LanCon-Learn: Learning with Language to Enable Generalization in Multi-Task Manipulation Domains

Andrew Silva¹, Nina Moorman¹, William Silva¹, Zulfiqar Zaidi¹, Nakul Gopalan², Matthew Gombolay¹

¹Georgia Institute of Technology
²Arizona State University

Details

16:35 - 16:40 | Tue 24 May | Room 115A | TuB06.12

Session: Imitation Learning

Full Text

Abstract

Robots must be capable of learning from previously solved tasks and generalizing that knowledge to quickly perform new tasks to realize the vision of ubiquitous and useful robot assistance in the real world. While multi-task learning research has produced agents capable of performing multiple tasks, these tasks are often encoded as one-hot goals. In contrast, natural language specifications offer an accessible means both for (1) users to describe a set of new tasks to the robot and (2) robots to reason about the similarities and differences among tasks through language-based task embeddings. Until now, multi-task learning with language has been limited to navigation based tasks and has not been applied to continuous manipulation tasks, requiring precision to grasp and move objects.
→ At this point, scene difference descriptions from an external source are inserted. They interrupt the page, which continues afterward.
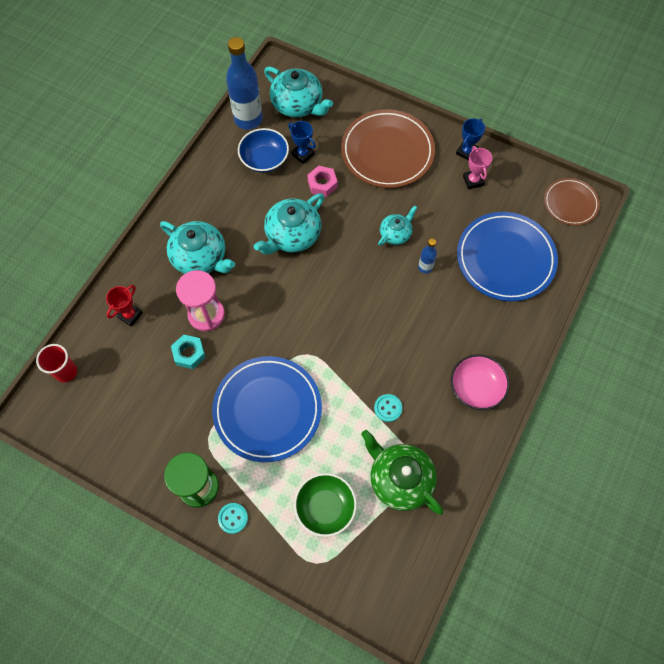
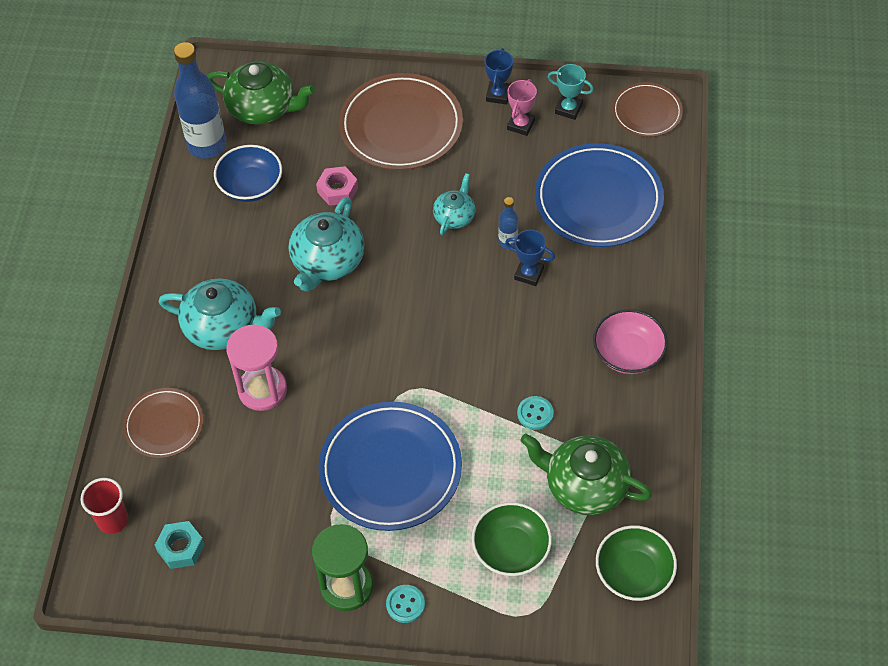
camera: 20 degrees left, 10 degrees down
red trophy [106,285,143,327] -> brown plate [123,388,203,458]
turquoise nut [171,334,206,369] -> turquoise nut moved to [155,521,205,569]
turquoise teapot [264,67,333,118] -> green teapot [207,62,315,125]
blue trophy [288,121,316,164] -> blue trophy moved to [505,230,555,286]
pink trophy [463,146,492,189] -> pink trophy turned 60 degrees clockwise [507,79,537,136]
none -> turquoise trophy [548,64,594,120]
none -> green bowl [596,525,677,601]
We present LanCon-Learn, a novel attention-based approach to language-conditioned multi- task learning in manipulation domains to enable learning agents to reason about relationships between skills and task objectives through natural language and interaction. We evaluate LanCon-Learn for both reinforcement learning and imitation learning, across multiple virtual robot domains along with a demonstration on a physical robot. LanCon-Learn achieves up to a 200% improvement in zero-shot task success rate and transfers known skills to novel tasks faster than non-language-based baselines, demonstrating the utility of language for goal specification.